Dataset records below:

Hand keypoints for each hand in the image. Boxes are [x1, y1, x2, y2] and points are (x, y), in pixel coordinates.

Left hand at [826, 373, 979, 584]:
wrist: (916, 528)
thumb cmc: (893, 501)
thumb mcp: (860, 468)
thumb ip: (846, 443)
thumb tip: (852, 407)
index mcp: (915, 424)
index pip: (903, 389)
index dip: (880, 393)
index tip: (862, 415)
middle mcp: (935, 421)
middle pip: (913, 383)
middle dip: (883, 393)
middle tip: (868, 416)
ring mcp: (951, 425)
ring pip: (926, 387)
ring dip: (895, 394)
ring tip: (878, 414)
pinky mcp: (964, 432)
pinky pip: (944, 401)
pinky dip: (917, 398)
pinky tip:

End of Dataset records.

Your job is to retype all of the material exactly.

Hand keypoints for each hand in the image. Boxes are [x1, y1, x2, y2] and points are (x, y), in pixel coordinates.

Left hand at [826, 373, 979, 584]:
wrist: (916, 528)
thumb cmc: (893, 501)
thumb mcp: (860, 468)
thumb ip: (846, 443)
thumb tip: (852, 407)
index mcp: (915, 424)
index pip: (903, 389)
index dip: (880, 393)
index tip: (862, 415)
middle mcp: (935, 421)
middle pip: (913, 383)
middle dip: (883, 393)
middle tip: (868, 416)
ring mcp: (951, 425)
ring pip: (926, 387)
ring dip: (895, 394)
ring tip: (878, 414)
pinky mcp: (964, 432)
pinky pip: (944, 401)
pinky dip: (917, 398)
pinky tip:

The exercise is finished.